Der “Vertrag” wird zwischen Land und Windkonzernen geschlossen. Paradoxerweise werden gerade Windkraftanlagen in windschwachen Gegenden (so auch Bayern /Süddeutschland) besonders gefördert. Der Betreiber verkauft den “grünen” Strom und das Land bekommt vom Betreiber die Pacht. Alle sind glücklich.

    • geplant sind 50 Großwindanlagen
    • Höhe der Anlagen: 241 Meter, Rotordurchmesser: 150 Meter!
    • (Vergleich: Ulmer-Münster 162m)
    • 1 Million Quadratmeter Wald müssen gerodet werden
    • Baugruben für Fundamente werden 20 Meter tief (Grundwasser!)
    • Für den Bau sind viele Straßen und hunderttausende Lkw-Fahrten nötig (keine Elektrofahrzeuge)
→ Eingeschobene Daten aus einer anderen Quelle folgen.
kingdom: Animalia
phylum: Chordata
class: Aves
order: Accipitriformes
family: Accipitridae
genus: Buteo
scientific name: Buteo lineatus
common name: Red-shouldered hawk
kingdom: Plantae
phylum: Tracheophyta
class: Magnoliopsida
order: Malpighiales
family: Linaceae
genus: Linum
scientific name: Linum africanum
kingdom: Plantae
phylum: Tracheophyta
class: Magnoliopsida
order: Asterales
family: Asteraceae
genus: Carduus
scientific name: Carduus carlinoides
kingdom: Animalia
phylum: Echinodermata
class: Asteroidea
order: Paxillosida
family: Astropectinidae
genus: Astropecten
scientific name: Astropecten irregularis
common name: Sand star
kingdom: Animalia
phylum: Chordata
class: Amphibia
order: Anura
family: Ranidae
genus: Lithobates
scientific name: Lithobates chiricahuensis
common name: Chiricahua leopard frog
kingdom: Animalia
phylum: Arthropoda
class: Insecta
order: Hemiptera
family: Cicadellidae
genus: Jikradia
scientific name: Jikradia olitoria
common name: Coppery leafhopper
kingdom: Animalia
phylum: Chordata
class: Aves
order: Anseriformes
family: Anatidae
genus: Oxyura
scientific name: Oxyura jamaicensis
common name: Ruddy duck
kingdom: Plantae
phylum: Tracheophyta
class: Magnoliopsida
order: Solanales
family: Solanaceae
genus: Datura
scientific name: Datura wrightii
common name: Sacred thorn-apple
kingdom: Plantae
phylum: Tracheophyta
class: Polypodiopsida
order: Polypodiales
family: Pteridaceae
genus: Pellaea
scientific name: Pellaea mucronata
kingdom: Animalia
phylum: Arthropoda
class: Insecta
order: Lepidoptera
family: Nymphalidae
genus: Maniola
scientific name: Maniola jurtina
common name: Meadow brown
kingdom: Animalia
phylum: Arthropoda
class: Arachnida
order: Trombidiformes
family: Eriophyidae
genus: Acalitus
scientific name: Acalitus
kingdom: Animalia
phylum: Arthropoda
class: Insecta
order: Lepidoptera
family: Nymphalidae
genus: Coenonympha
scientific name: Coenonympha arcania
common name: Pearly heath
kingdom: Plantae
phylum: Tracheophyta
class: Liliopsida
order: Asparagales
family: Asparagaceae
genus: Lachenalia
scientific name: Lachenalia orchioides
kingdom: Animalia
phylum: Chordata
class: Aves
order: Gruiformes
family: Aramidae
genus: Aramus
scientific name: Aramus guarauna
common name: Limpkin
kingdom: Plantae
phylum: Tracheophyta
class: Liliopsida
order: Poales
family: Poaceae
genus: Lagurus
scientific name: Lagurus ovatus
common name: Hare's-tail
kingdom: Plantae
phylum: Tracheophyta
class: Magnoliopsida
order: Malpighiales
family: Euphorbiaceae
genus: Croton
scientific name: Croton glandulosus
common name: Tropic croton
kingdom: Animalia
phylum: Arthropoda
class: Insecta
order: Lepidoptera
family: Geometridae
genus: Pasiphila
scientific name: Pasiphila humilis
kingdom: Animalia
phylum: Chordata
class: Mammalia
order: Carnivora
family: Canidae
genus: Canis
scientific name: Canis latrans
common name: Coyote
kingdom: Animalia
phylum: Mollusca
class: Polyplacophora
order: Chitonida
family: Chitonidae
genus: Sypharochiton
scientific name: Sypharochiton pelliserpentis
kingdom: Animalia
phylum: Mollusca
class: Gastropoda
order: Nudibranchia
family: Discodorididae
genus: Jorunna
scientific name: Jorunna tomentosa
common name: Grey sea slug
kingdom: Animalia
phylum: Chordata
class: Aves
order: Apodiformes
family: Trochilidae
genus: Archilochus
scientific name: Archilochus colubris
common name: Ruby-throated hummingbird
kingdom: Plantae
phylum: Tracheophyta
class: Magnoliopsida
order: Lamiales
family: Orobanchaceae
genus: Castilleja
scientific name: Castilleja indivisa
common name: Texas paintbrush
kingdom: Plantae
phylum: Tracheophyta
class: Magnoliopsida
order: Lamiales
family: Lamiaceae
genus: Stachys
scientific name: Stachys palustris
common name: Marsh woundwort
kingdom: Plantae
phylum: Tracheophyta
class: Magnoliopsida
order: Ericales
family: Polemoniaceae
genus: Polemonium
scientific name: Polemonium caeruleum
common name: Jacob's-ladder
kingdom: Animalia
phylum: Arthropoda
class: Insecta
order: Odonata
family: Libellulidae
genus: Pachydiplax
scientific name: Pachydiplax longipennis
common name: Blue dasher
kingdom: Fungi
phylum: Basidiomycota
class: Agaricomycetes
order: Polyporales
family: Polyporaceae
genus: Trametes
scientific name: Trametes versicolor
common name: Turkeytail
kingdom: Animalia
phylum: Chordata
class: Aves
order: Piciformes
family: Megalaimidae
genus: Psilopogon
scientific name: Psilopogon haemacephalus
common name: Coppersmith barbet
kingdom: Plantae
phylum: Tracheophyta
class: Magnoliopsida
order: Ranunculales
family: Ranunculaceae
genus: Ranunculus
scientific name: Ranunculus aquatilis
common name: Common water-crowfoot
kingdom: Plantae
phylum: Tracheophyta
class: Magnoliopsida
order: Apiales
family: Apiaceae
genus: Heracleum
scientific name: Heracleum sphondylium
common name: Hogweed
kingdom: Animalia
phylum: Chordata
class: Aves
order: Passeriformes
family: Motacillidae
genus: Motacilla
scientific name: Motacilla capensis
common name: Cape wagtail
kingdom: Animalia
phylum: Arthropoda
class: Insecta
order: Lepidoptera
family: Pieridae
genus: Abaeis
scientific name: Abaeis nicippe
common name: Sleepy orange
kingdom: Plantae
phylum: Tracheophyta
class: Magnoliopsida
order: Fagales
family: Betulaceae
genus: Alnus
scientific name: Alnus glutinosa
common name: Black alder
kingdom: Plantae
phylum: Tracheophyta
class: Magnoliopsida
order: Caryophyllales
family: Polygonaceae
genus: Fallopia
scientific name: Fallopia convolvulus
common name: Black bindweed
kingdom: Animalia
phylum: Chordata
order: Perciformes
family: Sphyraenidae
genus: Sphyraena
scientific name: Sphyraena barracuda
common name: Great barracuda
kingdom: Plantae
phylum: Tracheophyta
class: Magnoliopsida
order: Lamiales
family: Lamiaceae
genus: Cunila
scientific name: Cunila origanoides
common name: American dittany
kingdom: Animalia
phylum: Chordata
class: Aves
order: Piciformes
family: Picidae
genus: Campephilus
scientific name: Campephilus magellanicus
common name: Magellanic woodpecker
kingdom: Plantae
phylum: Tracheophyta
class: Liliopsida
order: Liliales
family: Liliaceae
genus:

Es ist also nicht jeder Tag ein “Freitag für Aktivisten und Grüne” – ökologisch ist ein Thema doch nur, wenn es medial richtig ausgeschlachtet werden kann. Ansonsten schaut man einfach weg oder redet es sich schön:

Auf der Seite der Grünen-Ebersberg kann man zum Thema Windkraft EBE-Forst finden:

“Die Stadt Ebersberg benötigt drei Windräder, um bis 2030 von nicht-regenerativen Rohstoffen unabhängig zu werden und das vom Stadtrat einstimmig beschlossene Energiewende-Ziel zu erreichen.“

also 3 Windräder?

“Vorläufig werden allerdings fünf Standorte im nordwestlichen Forst geprüft, die ohnehin den 10 h-Abstand einhalten. ”

also 5 Windräder?

“Grundlage für die rechtlichen Überprüfungen ist das Vorhaben, im Forst fünf Windräder zu errichten. Es gibt keine weitergehenden Planungen darüber hinaus; das übrige Landschaftsschutzgebiet behält unverändert seinen Schutzstatus.”

ähm – also maximal 5 Räder für immer? Versprochen!

“Wo in einer speziellen artenschutzrechtlichen Prüfung schützenswerte Tierarten gefunden werden, darf nicht gebaut werden.”

ja, im ganzen Ebersberger Forst!

“Der dauerhafte Flächenverbrauch für fünf Windräder beträgt 3,15 ha – von insgesamt 9.000 Forstfläche (und 175 ha Wegfläche). Jeder Eingriff wird mit Ausgleichsflächen vollumfänglich kompensiert.”

also nur ein wenig Arten- und Naturschutz weniger? Also nur ein wenig tot oder schwanger.

“Bleibt nur noch zu sagen, dass es den Forst nicht mehr geben wird, wenn wir die Energiewende verbummeln.”

Bleibt nur zu sagen, dass es den Forst nicht mehr geben wird, wenn die Grünen weiter an einer unverrückbaren Energiewende festhalten werden.